Pick up the rhetorical analysis assignment sheet where it stops and carry it forward.

Document segment:
────
Tuesday, August 27, 2013

Rhetorical Analysis Paper - Paper 1

Rhetorical Analysis Paper

Genre: Academic Essay: Rhetorical Analysis
- Opinion

Audience: Educated, curious readers
; Writing 150 Professors

Learning Outcomes:  Rhetorical Knowledge; Critical Thinking; Reading and Writing; Knowledge of Conventions; Processes

Length: 750-1250 words. 

Due Dates:
    Monday, September 2 - Email RA article to hartridh@gvsu.edu
    Thursday, September 5- First Draft – Upload as a file to the Discussion Board for your Group on Blackboard (hopefully this will work).  Make sure you include these questions in your post:
      1. What you think works best in this paper
      2. What you think your weakest area is
      3. Any questions you have or areas you would like your readers to focus on.
    Monday, September 9: Writing workshop participation – Bring the the RA Peer Letters that you wrote for each peer.  Bring two copies.  Also make sure you bring the marked up copy of their text.
────
Supplied information:

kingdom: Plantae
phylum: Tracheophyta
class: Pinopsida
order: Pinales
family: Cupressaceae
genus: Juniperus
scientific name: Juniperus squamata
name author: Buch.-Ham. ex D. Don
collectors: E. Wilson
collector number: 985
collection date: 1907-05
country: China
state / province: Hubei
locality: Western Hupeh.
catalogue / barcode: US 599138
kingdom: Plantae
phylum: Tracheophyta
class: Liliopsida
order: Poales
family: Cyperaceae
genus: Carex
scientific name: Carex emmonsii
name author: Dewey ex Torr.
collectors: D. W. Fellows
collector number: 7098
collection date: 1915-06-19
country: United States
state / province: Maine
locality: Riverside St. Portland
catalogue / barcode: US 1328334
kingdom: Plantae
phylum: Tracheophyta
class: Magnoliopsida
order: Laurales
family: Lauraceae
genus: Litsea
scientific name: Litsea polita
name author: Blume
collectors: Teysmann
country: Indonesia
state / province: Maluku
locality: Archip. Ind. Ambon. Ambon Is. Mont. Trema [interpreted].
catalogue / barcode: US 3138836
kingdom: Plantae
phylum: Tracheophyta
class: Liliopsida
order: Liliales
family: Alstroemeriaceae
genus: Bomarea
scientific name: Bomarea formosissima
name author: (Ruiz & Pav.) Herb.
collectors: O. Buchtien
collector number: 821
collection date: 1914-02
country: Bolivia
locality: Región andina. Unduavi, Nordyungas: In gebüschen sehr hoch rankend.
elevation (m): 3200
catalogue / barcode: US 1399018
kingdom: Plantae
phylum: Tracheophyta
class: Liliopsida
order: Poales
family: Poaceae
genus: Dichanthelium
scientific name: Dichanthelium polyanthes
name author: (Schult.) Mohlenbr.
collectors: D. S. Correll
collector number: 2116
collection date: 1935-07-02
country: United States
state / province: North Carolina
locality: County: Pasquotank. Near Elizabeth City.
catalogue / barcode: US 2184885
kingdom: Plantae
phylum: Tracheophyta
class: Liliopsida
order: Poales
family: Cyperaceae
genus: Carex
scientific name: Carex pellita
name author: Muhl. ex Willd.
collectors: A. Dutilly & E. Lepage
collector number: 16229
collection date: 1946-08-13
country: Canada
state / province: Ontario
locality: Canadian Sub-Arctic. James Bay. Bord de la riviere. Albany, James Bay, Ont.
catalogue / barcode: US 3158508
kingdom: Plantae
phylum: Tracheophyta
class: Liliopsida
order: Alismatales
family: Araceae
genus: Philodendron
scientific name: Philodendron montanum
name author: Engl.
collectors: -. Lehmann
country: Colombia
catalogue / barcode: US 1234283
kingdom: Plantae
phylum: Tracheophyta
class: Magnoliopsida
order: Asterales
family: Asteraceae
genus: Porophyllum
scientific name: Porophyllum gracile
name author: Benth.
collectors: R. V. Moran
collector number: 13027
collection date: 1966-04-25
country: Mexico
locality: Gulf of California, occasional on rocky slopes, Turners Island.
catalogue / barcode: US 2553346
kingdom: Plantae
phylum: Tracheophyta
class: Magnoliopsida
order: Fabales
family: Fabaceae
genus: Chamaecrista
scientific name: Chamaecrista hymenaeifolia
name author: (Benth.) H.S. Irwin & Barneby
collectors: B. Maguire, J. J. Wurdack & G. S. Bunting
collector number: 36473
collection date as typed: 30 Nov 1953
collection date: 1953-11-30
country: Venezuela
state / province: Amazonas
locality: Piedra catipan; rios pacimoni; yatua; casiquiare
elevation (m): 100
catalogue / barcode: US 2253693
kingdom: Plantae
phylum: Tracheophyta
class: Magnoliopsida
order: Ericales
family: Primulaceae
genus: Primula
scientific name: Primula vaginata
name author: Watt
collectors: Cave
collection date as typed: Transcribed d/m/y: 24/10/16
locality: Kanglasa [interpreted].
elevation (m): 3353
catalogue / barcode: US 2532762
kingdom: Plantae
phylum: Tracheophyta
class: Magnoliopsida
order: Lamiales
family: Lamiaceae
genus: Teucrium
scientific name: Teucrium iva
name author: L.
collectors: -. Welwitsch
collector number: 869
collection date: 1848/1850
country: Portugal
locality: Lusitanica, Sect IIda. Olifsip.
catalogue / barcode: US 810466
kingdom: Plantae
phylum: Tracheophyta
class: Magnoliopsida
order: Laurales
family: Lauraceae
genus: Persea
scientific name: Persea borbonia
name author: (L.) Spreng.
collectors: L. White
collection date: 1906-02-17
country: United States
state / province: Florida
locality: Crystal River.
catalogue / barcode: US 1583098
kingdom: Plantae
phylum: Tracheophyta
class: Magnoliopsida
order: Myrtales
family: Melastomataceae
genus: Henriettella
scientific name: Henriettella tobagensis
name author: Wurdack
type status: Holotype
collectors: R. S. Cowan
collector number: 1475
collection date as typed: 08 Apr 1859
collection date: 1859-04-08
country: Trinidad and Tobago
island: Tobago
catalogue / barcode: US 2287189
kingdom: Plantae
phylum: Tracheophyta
────
Written answer:
    Friday, Sept 13: Revised Instructor Draft due.

Your first major writing assignment in this class is a rhetorical analysis of an opinion piece (but not a letter to the editor).  This type of analysis is an argument for a probable or potential interpretation of text or image and perceived effectiveness.  In this case, your challenge is to analyze your choice of any opinion piece (that has been approved by me).  I suggest looking at the NYT Opinionator, Washington Post Opinion and LA Times Opinion pages.  

A rhetorical analysis has two main features: contextual analysis and textual analysis.
* A contextual analysis focuses on the text as a larger piece of a conversation and attempts to understand communication through the lenses of a specific environment.  You must always begin a contextual analysis by starting with a description of a rhetorical situation - what motivated this form of communication?  What is this text a response to?  Who is the writer trying to reach or persuade?  How can you tell?  
* A textual analysis discusses the different use of ethos, logos and pathos in the construction of an argument.  Look for areas of trustworthiness and credibility (ethos), persuasive good reasons that deal with values or emotional appeals (pathos) and good reasons that stem from intellectual reasoning (logos).  Keep in mind that this is often shown through interviews, quotations, arrangement (organization) and style (work choices and sentence structures).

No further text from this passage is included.